Published 8:58am Monday, December 23, 2013

PICAYUNE —

Deloris Cagins lived nine years longer than anticipated through the gift of organ donation.
Deloris Cagins lived nine years longer than anticipated through the gift of organ donation.

“After she had the surgery, she never had pain. She mainly complained about the medical staff coming in to check her.”

Cagins lived for nine years after her October 4, transplant. She referred to that day as her real birthday, Vaughn said.

This enabled her to continue gardening, attend a Tom Joiner cruise three times, attend a family reunion, spend time with her nieces and get them through high school and college.

She also began a close relationship with her donor’s family.

The 34-year-old donor,  Robin Doiron, lost her own life in an automobile accident, but thankfully for Cagins, she had signed up for organ donation when she applied for her first driver’s license.

In time, Doiron’s sister Rachel Doiron and Cagins became very close.

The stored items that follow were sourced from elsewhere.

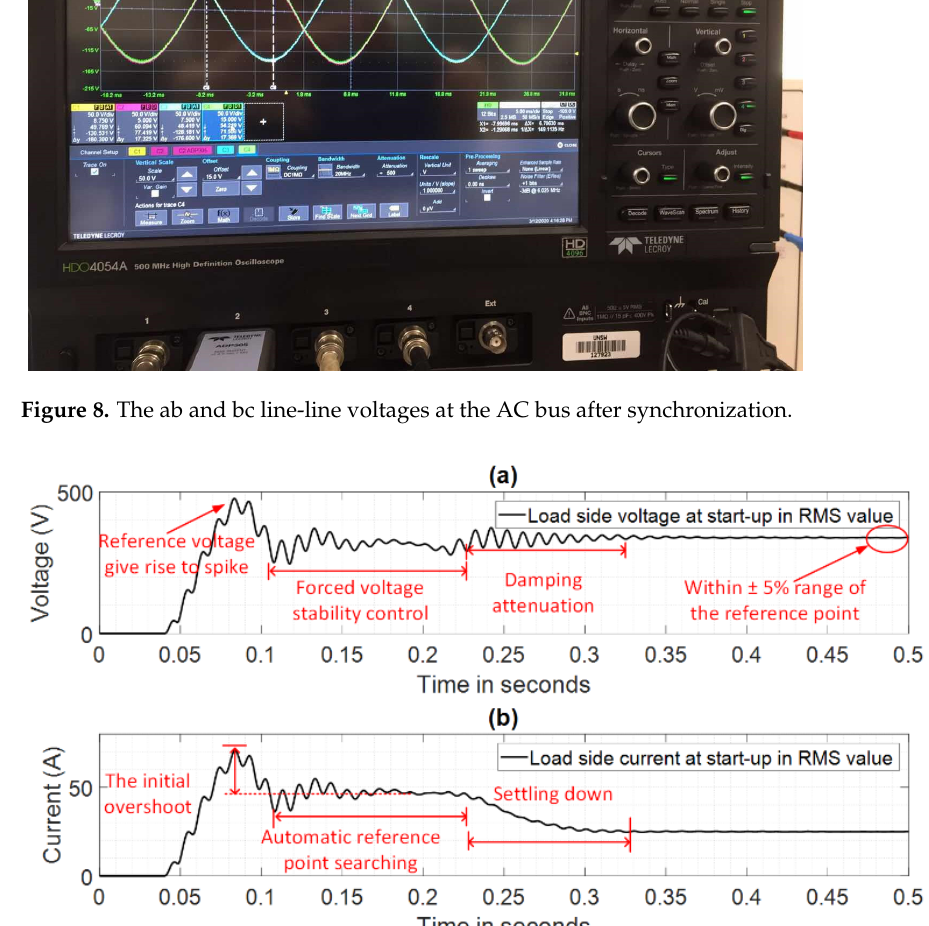
Figure 8. The ab and bc line-line voltages at the AC bus after synchronization.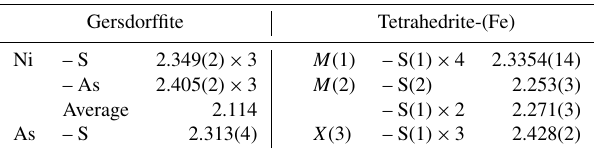
Table 5. Selected bond distances (in Å) for gersdorffite and tetrahedrite-(Fe).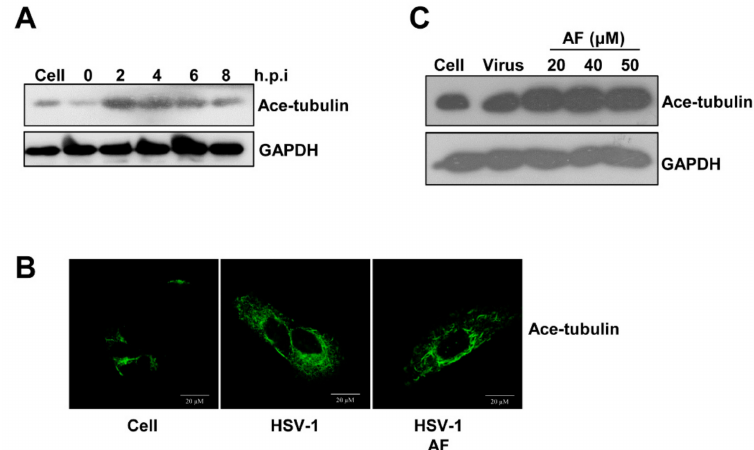
Figure 6. Amentoflavone does not a ff ect microtubule organization. ( A ) SK-N-SH cells seeded in 30 mm 2 dish were infected with HSV-1 (MOI = 10) at 4 ◦ C for 2 h, and were then incubated at 37 ◦ C for di ff erent time points. Total proteins were extracted to detect the level of acetylated tubulin. ( B ) The SK-N-SH cells infected with HSV-1 were treated with amentoflavone or DMSO (cell and HSV-1 group) for 2 h at 37 ◦ C. The cells were then fixed and stained with anti- ace-tubulin primary antibody. ( C ) SK-N-SH cells seeded in a 30 mm 2 dish were infected with HSV-1 (MOI = 10) at 4 ◦ C for 2 h, and then incubated at 37 ◦ C in the presence of amentoflavone or DMSO (HSV-1 control group) for 2 h at 37 ◦ C. Total proteins were extracted to detect the level of acetylated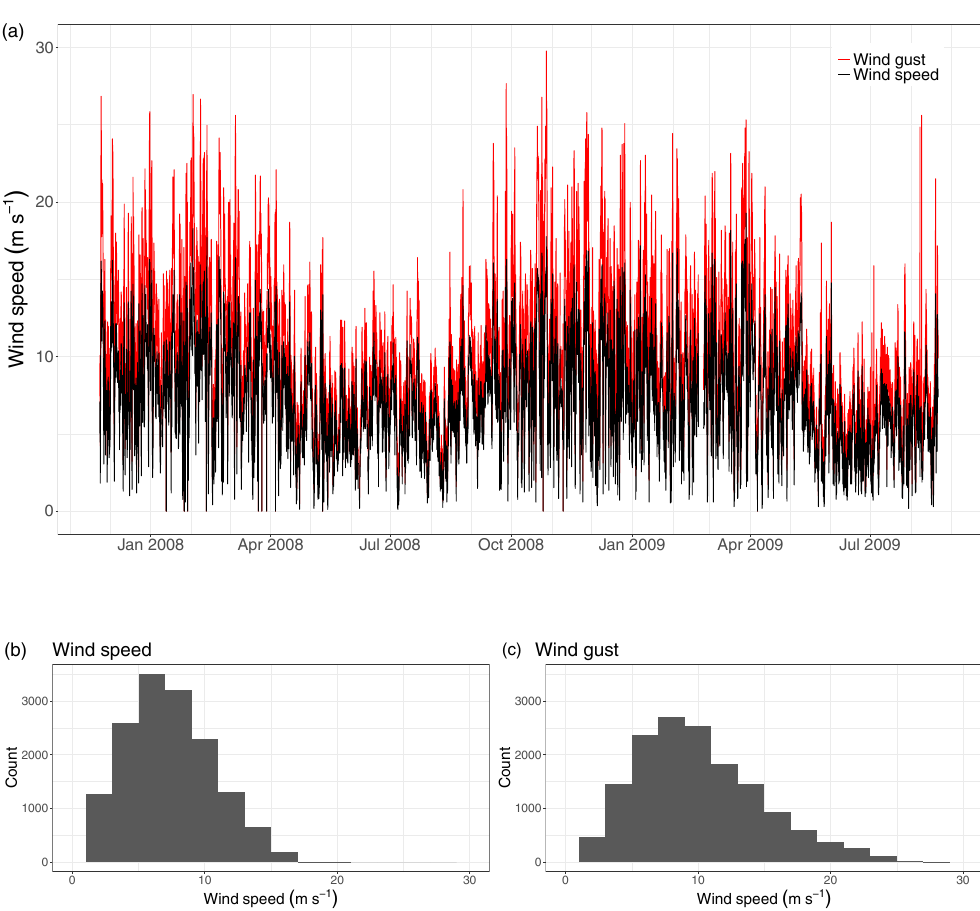
Figure 5. Measurements of wind speed and wind gust (ms − 1 ) at 4m height: time series (a) and histograms of wind speed measurements (b) and of wind gust measurements (c) .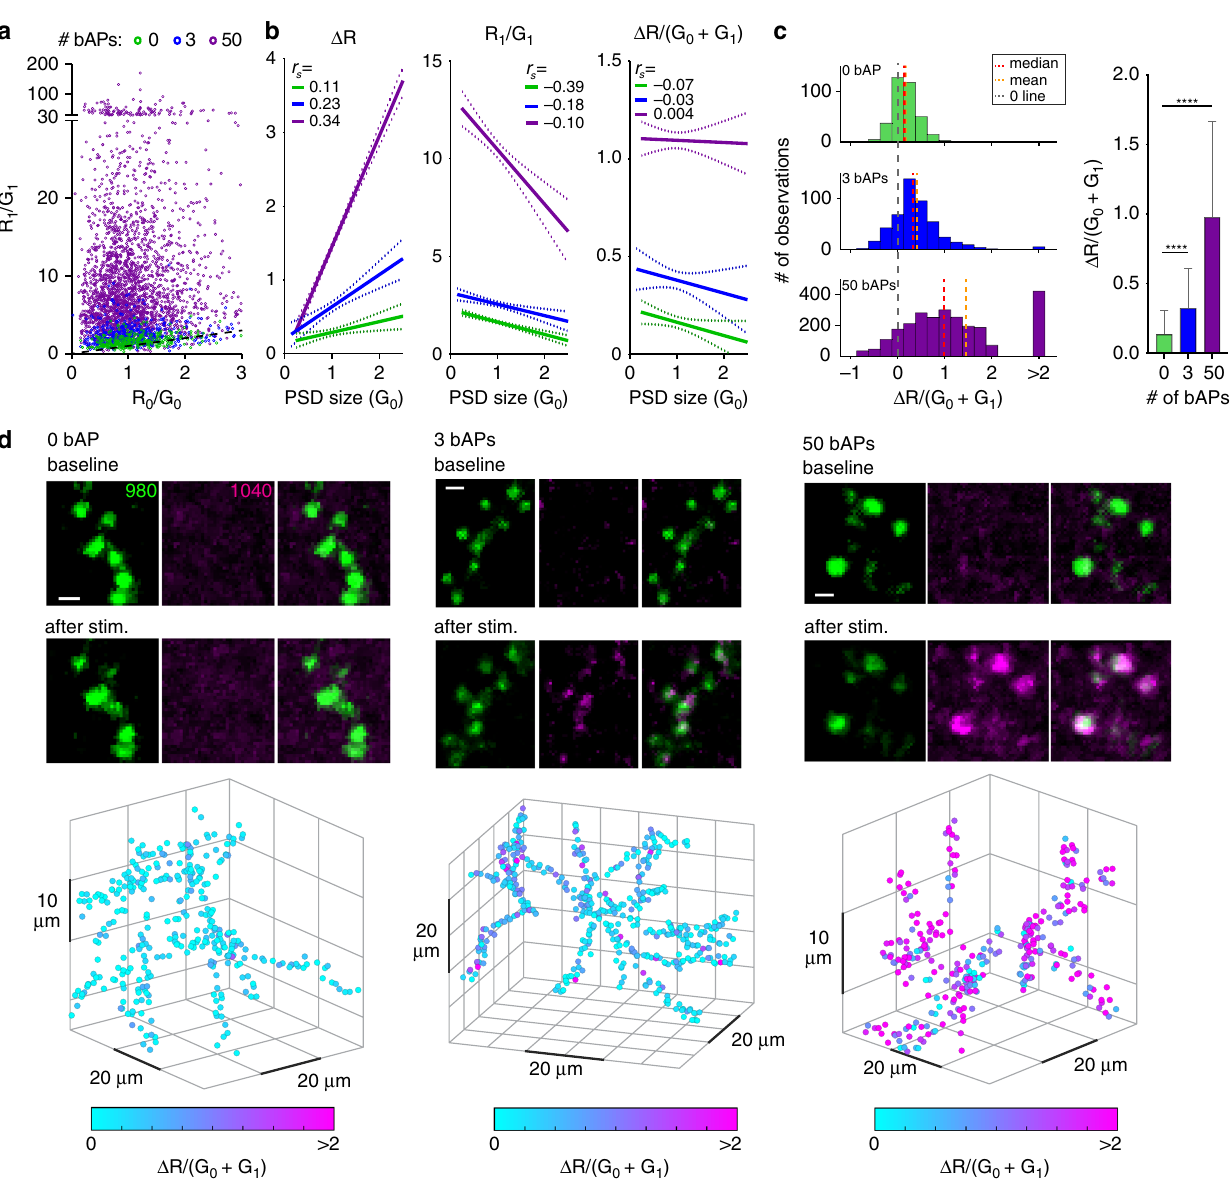
Fig. 4 PostSynTagMA photoconversion with back-propagating action potentials (bAPs). 2P image stacks of postSynTagMA expressing CA1 pyramidal neurons were taken before and after 15 pairings of trains of bAPs with photoconverting violet light (395 nm, 16 mW mm − 2 , 500 ms duration, 1 s delay). Synaptic transmission was blocked. a R/G ratios of individual synapses before (R 0 /G 0 ) vs after (R 1 /G 1 ) photoconversion. Note the variability in photoconversion within conditions. Dotted black line is the unity line. Magenta: 50 bAPs. Blue: 3 bAPs. Green: 0 bAP. b Three different metrics vs. PSD size (linear regression lines with 95% con fi dence intervals, see Supplementary Fig. 6a-c for regressions). Δ R is positively correlated with PSD size (0 bAPs: r s = 0.11, p = 0.03; 3 bAPs: r s = 0.23, p < 0.0001; 50 bAPs: r s = 0.34, p < 0.0001). Normalizing Δ R by (G 0 + G 1 ) removes the correlation with PSD size (0 bAP:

“After about a year Rachel wrote to Delores and they began to correspond,” said Vaughn. “They would try to meet up in person, but it never worked out.  This year, Robyn was selected to be honored on a special float taking part in the Parade of Roses on New Year’s day.  Her image was made from flowers and the family gets to put the finishing touches on it during a press conference. The two women finally made plans to go to Hammond and meet up for a press conference about the parade this month, but that was not be.”

On October 29, after a couple of days not responding to telephone calls, family members found Cagins lifeless on the floor of her living room, apparently having fallen.

Now two sisters who are dealing with the unexpected loss of their best friend and sibling are finding comfort in each other and in the common cause of promoting organ donation.

“I finally wrote Rachel a letter telling her about Delores and signed it your new sister Gladys, “ said Vaughn. “Rachel, her sister and niece will be attending the parade. Recipients will be riding the float and donors will be walking beside the float. There will be families of both donors and recipients in the crowd. We will be watching the parade from home and cheering the float on when they show it. It means a lot.

“Robyn’s gift to my sister was only one organ that went out to help people with no hope, continue living. My family and I are thankful for the nine additional years we had with my sister and for friendship of Rachel. It is so important that people allow others to benefit through organ transplant.”